Nunca, respondió él, sacando el sobre amarillento. Te busqué por cada rincón de Mendoza Este. Tengo una respuesta para vos desde hace unos cuantos años, muchas noches en vela y mis días sin consuelo. Elena tomó la carta. Sus dedos rozaron los de Roberto y, en ese instante, el festejo de San Martín dejó de ser una celebración ajena para convertirse en el escenario de su propia victoria. El secreto se había terminado; la puerta, finalmente, estaba abierta.

San Martín, 20 de diciembre

Elena, mi vida:

No sé si estas palabras llegarán a tus manos, o si quedarán atrapadas en el viento que sopla desde la cordillera. Me enteré de lo que decidieron tus padres. Siento que me arrancan el aire, que el estanque quedó, sin tu sombra caminando por la plaza vacía, vacía porque solo era mi imaginación. Ellos dicen que somos chicos, que esto es un capricho de verano. Pero no saben que yo ya te elegí para todos mis inviernos. Me dicen que el "secreto" de nuestro amor es un error, pero para mí es lo único verdadero que tengo. Me han cerrado todas las puertas, me prohíben acercarme a tu casa y me vigilan como si quererte fuera un delito.

Escuchame bien: no importa a dónde te lleven, ni cuántas llaves pongan en la cerradura. Mi amor por vos no se puede encerrar. Voy a buscarte. No me importa si tengo que recorrer cada finca, cada calle de tierra o cada rincón de Mendoza o el mundo entero. No te voy a olvidar nunca.

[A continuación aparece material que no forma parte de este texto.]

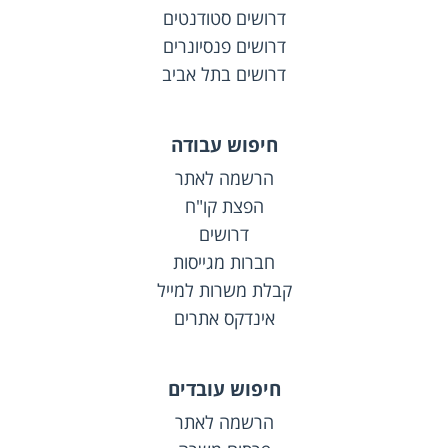
דרושים סטודנטים
דרושים פנסיונרים
דרושים בתל אביב
חיפוש עבודה
הרשמה לאתר
הפצת קו"ח
דרושים
חברות מגייסות
קבלת משרות למייל
אינדקס אתרים
חיפוש עובדים
הרשמה לאתר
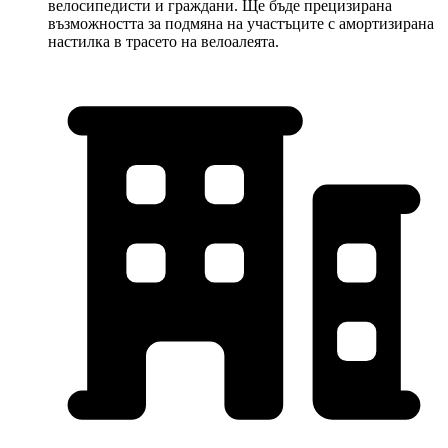
велосипедисти и граждани. Ще бъде прецизирана
възможността за подмяна на участъците с амортизирана
настилка в трасето на велоалеята.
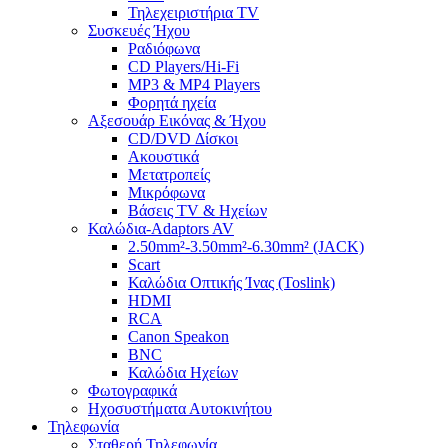
Τηλεχειριστήρια TV
Συσκευές Ήχου
Ραδιόφωνα
CD Players/Hi-Fi
MP3 & MP4 Players
Φορητά ηχεία
Αξεσουάρ Εικόνας & Ήχου
CD/DVD Δίσκοι
Ακουστικά
Μετατροπείς
Μικρόφωνα
Βάσεις TV & Ηχείων
Καλώδια-Adaptors AV
2.50mm²-3.50mm²-6.30mm² (JACK)
Scart
Καλώδια Οπτικής Ίνας (Toslink)
HDMI
RCA
Canon Speakon
BNC
Καλώδια Ηχείων
Φωτογραφικά
Ηχοσυστήματα Αυτοκινήτου
Τηλεφωνία
Σταθερή Τηλεφωνία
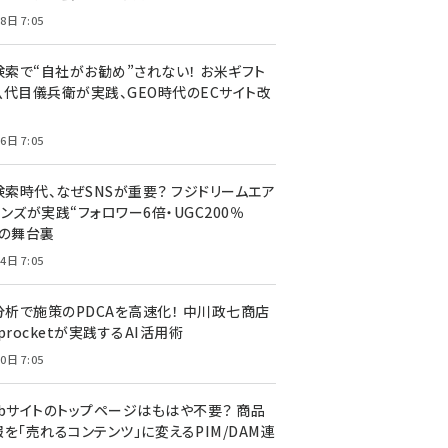
8日 7:05
I検索で“自社がお勧め”されない！ お米ギフト
八代目儀兵衛が実践、GEO時代のECサイト改
6日 7:05
検索時代、なぜSNSが重要？ フジドリームエア
ンズが実践“フォロワー6倍・UGC200％
”の舞台裏
4日 7:05
I分析で施策のPDCAを高速化！ 中川政七商店
procketが実践するAI活用術
0日 7:05
ebサイトのトップページはもはや不要？ 商品
を「売れるコンテンツ」に変えるPIM/DAM連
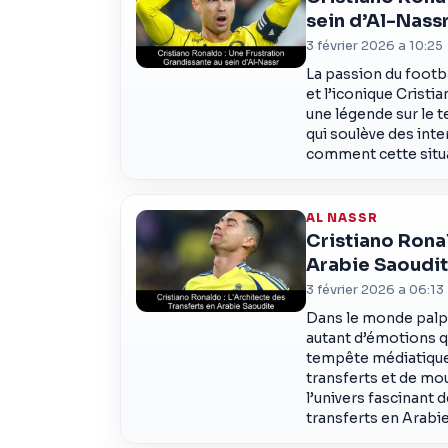
sein d’Al-Nass
3 février 2026 a 10:25
La passion du footba
et l’iconique Cristi
une légende sur le t
qui soulève des inte
comment cette situa
AL NASSR
Cristiano Ronal
Arabie Saoudi
3 février 2026 a 06:13
Dans le monde palpi
autant d’émotions q
tempête médiatique,
transferts et de mo
l’univers fascinant 
transferts en Arabi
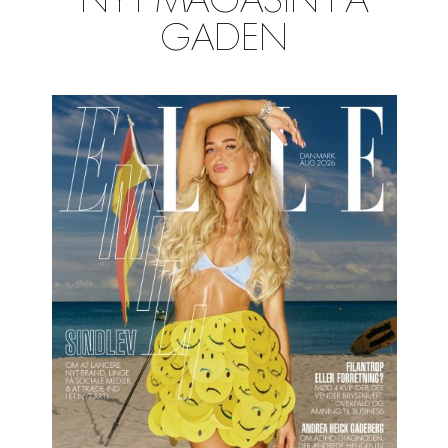
NYT MAGASIN PÅ
GADEN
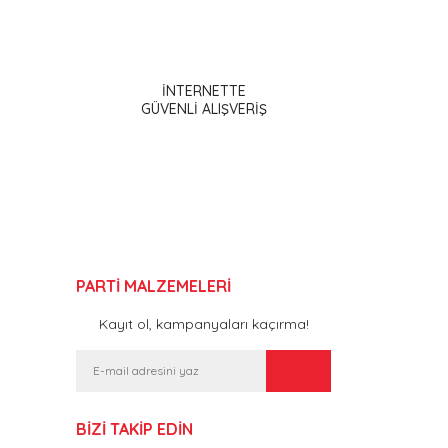
ak tarafımıza iletebilirsiniz.
İNTERNETTE
GÜVENLİ ALIŞVERİŞ
PARTİ MALZEMELERİ
Kayıt ol, kampanyaları kaçırma!
BİZİ TAKİP EDİN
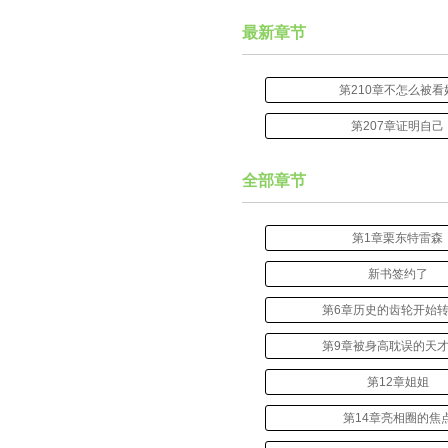
最新章节
第210章不怎么被看
第207章证明自己
全部章节
第1章栗东特雷森
新书签约了
第6章历史的齿轮开始
第9章被身高耽误的天
第12章姐姐
第14章亮相圈的焦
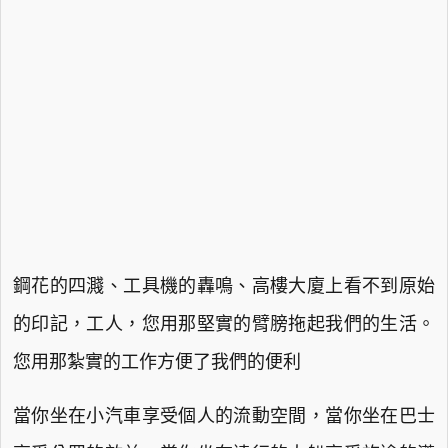
鋼花的四濺、工具機的轟鳴、高樓大廈上看不到原始
的印記，工人，您用那堅實的臂膀拖起我們的生活。
您用那紮實的工作方便了我們的便利
當你坐在小汽車享受個人的流動空間，當你坐在巴士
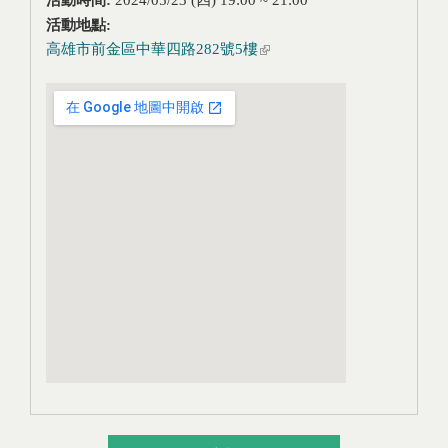
活動地點:
高雄市前金區中華四路282號5樓
(link is external)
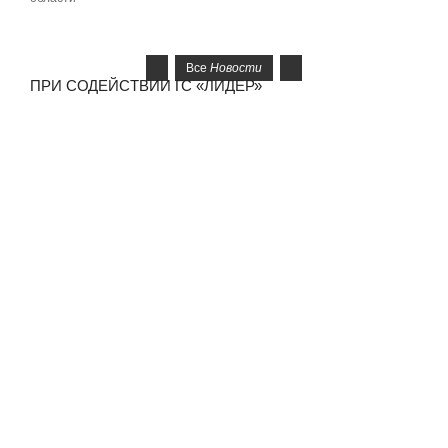
Все
Новости
ПРИ СОДЕЙСТВИИ ГС «ЛИДЕР»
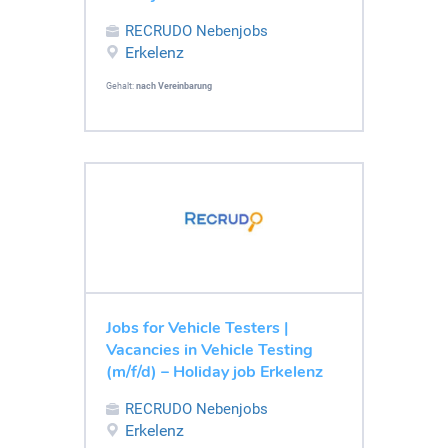
RECRUDO Nebenjobs
Erkelenz
Gehalt:
nach Vereinbarung
Jobs for Vehicle Testers |
Vacancies in Vehicle Testing
(m/f/d) – Holiday job Erkelenz
RECRUDO Nebenjobs
Erkelenz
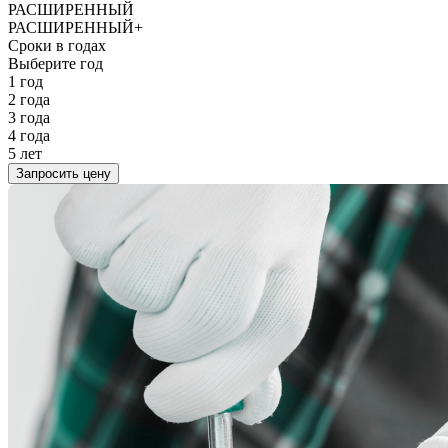
РАСШИРЕННЫЙ
РАСШИРЕННЫЙ+
Сроки в годах
Выберите год
1 год
2 года
3 года
4 года
5 лет
Запросить цену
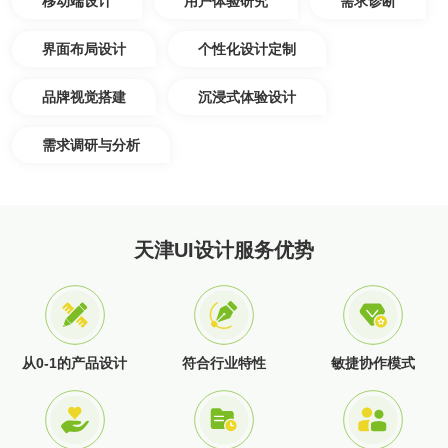
移动端设计
用户体验研究
需求诊断
界面布局设计
个性化设计定制
品牌视觉搭建
沉浸式体验设计
需求调研与分析
天津UI设计服务优势
从0-1的产品设计
符合行业特性
敏捷协作模式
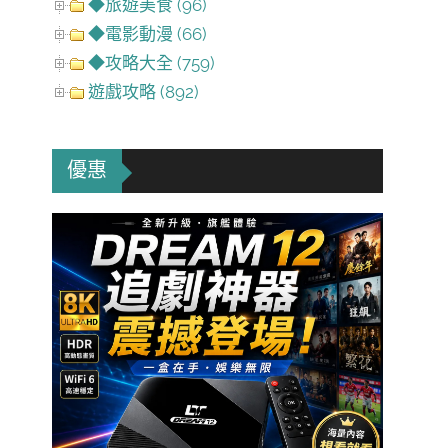
◆旅遊美食 (96)
◆電影動漫 (66)
◆攻略大全 (759)
遊戲攻略 (892)
優惠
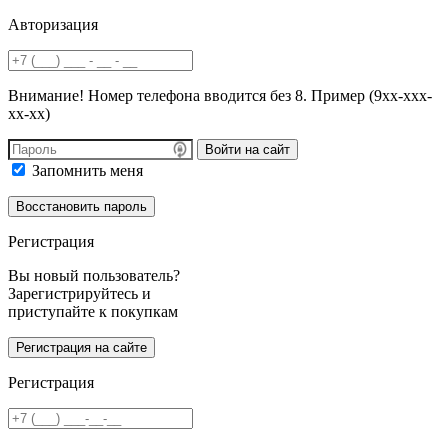
Авторизация
Внимание! Номер телефона вводится без 8. Пример (9хх-ххх-
хх-хх)
Войти на сайт
Запомнить меня
Регистрация
Вы новый пользователь?
Зарегистрируйтесь и
приступайте к покупкам
Регистрация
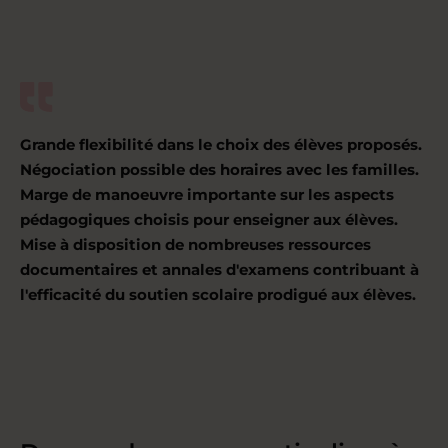
Grande flexibilité dans le choix des élèves proposés.
Négociation possible des horaires avec les familles.
Marge de manoeuvre importante sur les aspects
pédagogiques choisis pour enseigner aux élèves.
Mise à disposition de nombreuses ressources
documentaires et annales d'examens contribuant à
l'efficacité du soutien scolaire prodigué aux élèves.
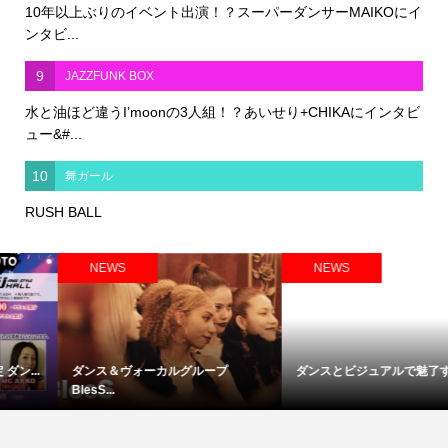
10年以上ぶりのイベント出演！？スーパーダンサーMAIKOにイ
ンタビ...
9
JAZZFUNK BOX
水と油ほど違うI’moonの3人組！？あいせり+CHIKAにインタビ
ュー&#...
10
舞ガール
RUSH BALL
NEWS
EVENT INFO
ダンスとビジュアルで魅了するダ...
2026年3月20日（金・祝）開催カ
ル...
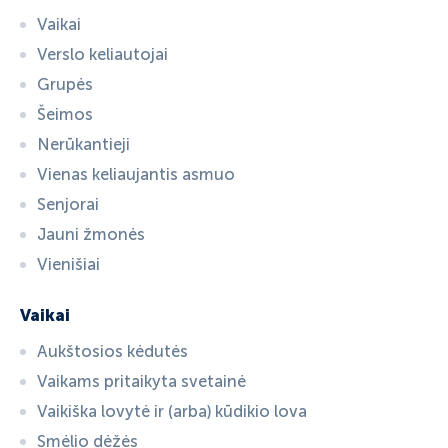
Vaikai
Verslo keliautojai
Grupės
Šeimos
Nerūkantieji
Vienas keliaujantis asmuo
Senjorai
Jauni žmonės
Vienišiai
Vaikai
Aukštosios kėdutės
Vaikams pritaikyta svetainė
Vaikiška lovytė ir (arba) kūdikio lova
Smėlio dėžės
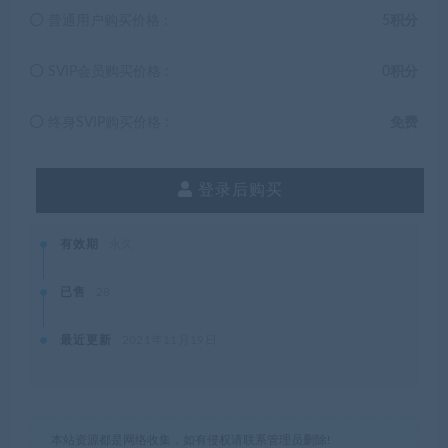
普通用户购买价格 :
5积分
SVIP会员购买价格 :
0积分
终身SVIP购买价格 :
免费
登录后购买
有效期
永久
已售
28
最近更新
2021年11月19日
本站资源都是网络收集，如有侵权请联系管理员删除!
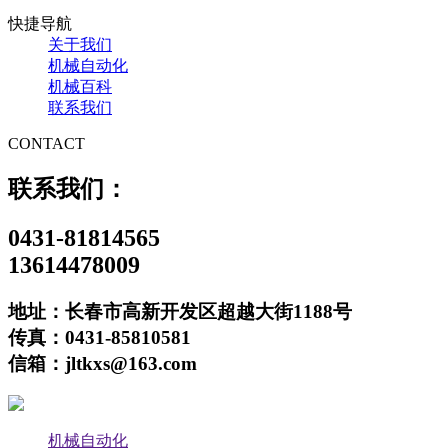
快捷导航
关于我们
机械自动化
机械百科
联系我们
CONTACT
联系我们：
0431-81814565
13614478009
地址：长春市高新开发区超越大街1188号
传真：0431-85810581
信箱：jltkxs@163.com
机械自动化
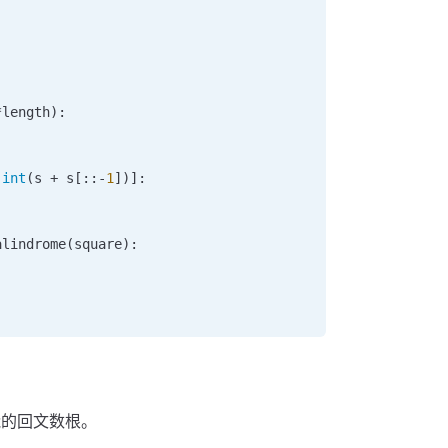
*
length):
 
int
(s 
+
 s[::
-
1
])]:
alindrome
(square):
的回文数根。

Si podés leerme, guardá esta promesa: algún día, cuando el silencio de tus padres ya no tenga poder sobre nosotros, voy a encontrarte. Esperame, Elena. Aunque pasen mil años, esperame, porque yo voy a estar buscándote. Tuyo para siempre.

Roberto.

Elena terminó de leer y apretó el papel contra su pecho. Lágrimas que habían estado contenidas años finalmente rodaron por sus mejillas. Aquella carta era la prueba de que no había estado sola en su dolor; que mientras ella lloraba en el encierro de su nueva vida, alguien, en algún lugar de San Martín, estaba pronunciando su nombre. Roberto la observaba en silencio, respetando su emoción. Cuando ella levantó la vista, dudó, dudó si dar la media vuelta con su secreto mejor guardado o dejar todo en manos del destino, de Dios o de quién pudiera decidir.

Sin poder decidir, apareció Ósman de repente y el camino de bifurcó, definitivamente.